"Povero" Malacalza, povera Carige

Una nuova lezione dalla martoriata Carige, la banca ligure che è stata tra le sei maggiori italiane, mentre ora, dopo scandali, inchieste, ribaltoni, liti e controliti giudiziarie, continui e pressanti interventi delle autorità di vigilanza, manovre speculative, in Borsa vale meno di 200 milioni di euro e, secondo qualcuno, è a rischio di commissariamento.
La nuova lezione è conseguente al fresco aut aut che Vittorio Malacalza, azionista di maggioranza relativa di Banca Carige, ha dato al Consiglio di amministrazione dell'istituto genovese di via Cassa di Risparmio, di cui è anche vice presidente: "o va fuori l'amministratore delegato o vado fuori io". Alternativa che, per la massima chiarezza, ha messo per iscritto, in una lettera, letta e consegnata a tutti i consiglieri, nonché ai sindaci, con le relative motivazioni.
L'iniziativa di Malacalza ha scatenato una raffica di critiche e contestazioni: "non ci si comporta così, non è questo il momento giusto per cambiare, cosa diranno quelli della Banca d'Italia e della Bce, ci sono tante operazioni delicate in corso, si mina il prossimo aumento di capitale, si danneggia la Banca, la sua reputazione e gli azionisti".

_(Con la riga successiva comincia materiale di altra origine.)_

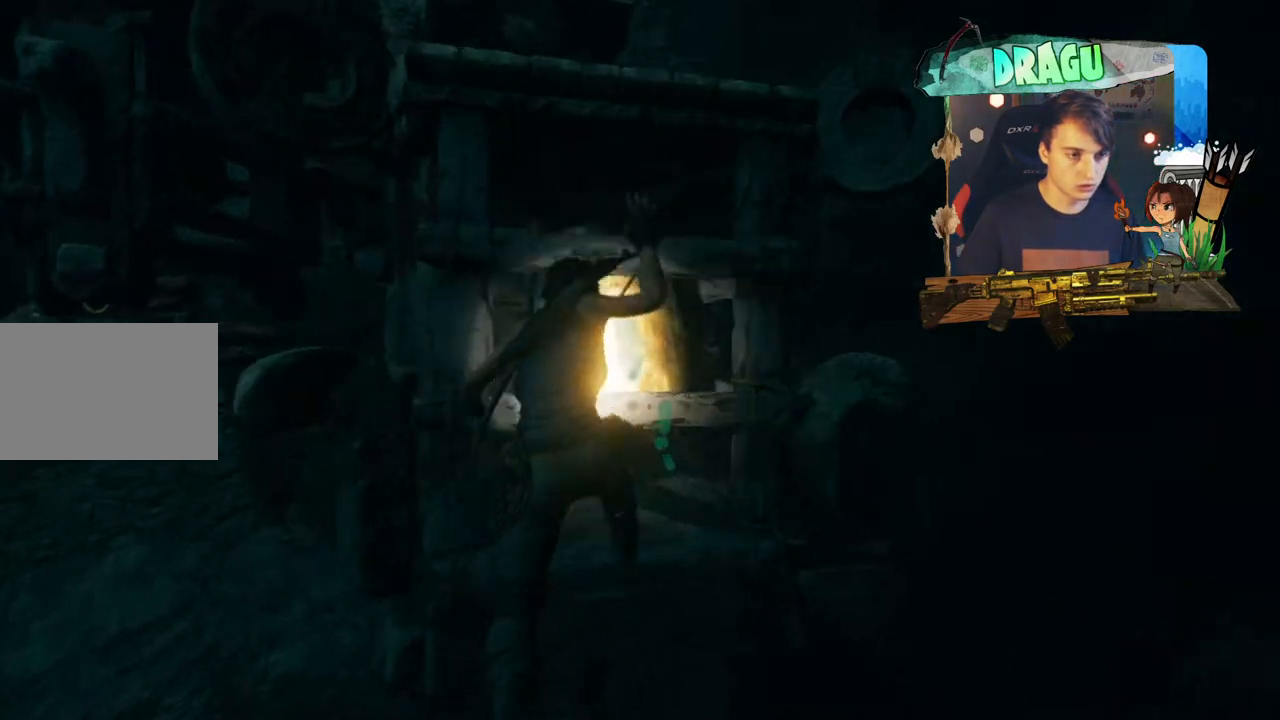
{"keys": ["shift", "w"], "mouse": [], "events": [[67, "space", "up"], [200, "space", "down"], [367, "space", "up"]]}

Come se Malacalza non fosse un socio, proprio lui che ha già investito in Carige quasi 265 milioni di e, ai prezzi attuali di Borsa, ne sta perdendo circa 230, almeno potenzialmente, dato che Piazza Affari valuta meno di 35 milioni la sua partecipazione, pari al 17,6% del capitale.
Dunque, che cosa insegna il nuovo, clamoroso atto della tragedia Carige? Innanzi tutto, che non basta essere il maggiore azionista per "comandare". Per casi analoghi, in passato, c'era chi diceva che le azioni si pesano e non si contano. E comandava, anche con piccole quote. Come, per la verità, succede ancora adesso, per esempio in Intesa Sanpaolo e non solo. Però, per comandare anche con partecipazioni minori, bisogna essere particolarmente abili, astuti, determinati e duri.
Tanti, fino a pochi giorni fa, hanno creduto che Vittorio Malacalza, nato nel '37 a Bobbio (Piacenza), ma genovese da tempo, avesse tutte le caratteristiche per essere il patron di  Carige. E' un imprenditore di successo, possiede aziende molto profittevoli e d'avanguardia, ha sempre fatto grandi affari, è uscito da Pirelli-Camfin alla grande, cioè con una plusvalenza ricchissima; ha tante buone relazioni e, fra l'altro, non poco potere.
Forse anche lui era convinto che il suo pacchetto di Carige dovesse essere considerato a peso e non contato numericamente. Così non lo ha aumentato, nonostante i prezzi di saldo degli ultimi tempi, con il titolo a 25 centesimi e anche meno, a fronte dei 5 euro e più di tre anni fa. Le risorse per accrescere la sua quota certamente le aveva e le ha; ma non è da escludere che, in qualche modo, gli sia stato "consigliato" di non farlo; magari, da Roma o da Francoforte.
Sta di fatto che non ha assunto la presidenza operativa della "sua" Banca, come invece avrebbe potuto e dovuto, visto quanto successo; ha lasciato troppo spazio ai manager, non ha proposto un gruppo di consiglieri più vicini a lui e meno indipendenti. Così, adesso, per imporsi è costretto a mettere in gioco la sua permanenza al vertice e, pare sottinteso, nella compagine societaria.
Forse, dato che il suo arrivo era stato sollecitato e persino invocato da tanti, che l'avevano individuato come il salvatore di Carige, l'uomo del rilancio della Banca il deus ex machina, Vittorio Malacalza, sposato con la cugina del regista Marco Bellocchio, ha anche sottovalutato che forse qualche potente, a Roma o a Francoforte o a Londra o a Milano, vuole invece che Carige perda l'autonomia e venga acquisita, piuttosto che aggregata a qualche colosso, magari straniero.
C'è chi dice che Vittorio Malacalza sia deciso a non mollare, a combattere anche contro poteri forti e speculatori internazionali; per difendere i suoi interessi, comuni agli altri azionisti, per la salvezza e la riscossa della Carige, per garantire alla Liguria, innanzi tutto, la continuità dell'attività di una banca storicamente sensibile e vicina alla sua comunità. Con lui si schierano, fra gli altri, quanti credono nell'iniziativa privata, nei diritti della maggioranza (anche se relativa) e sono contrari all'eccessiva invadenza dei regolatori e dei vigilanti, sulla cui neutralità è sempre più lecito dubitare, come sui loro vincoli e i loro obblighi.
Il dramma genovese continua. Resta da seguire, anche perché non mancherà di offrire altre lezioni.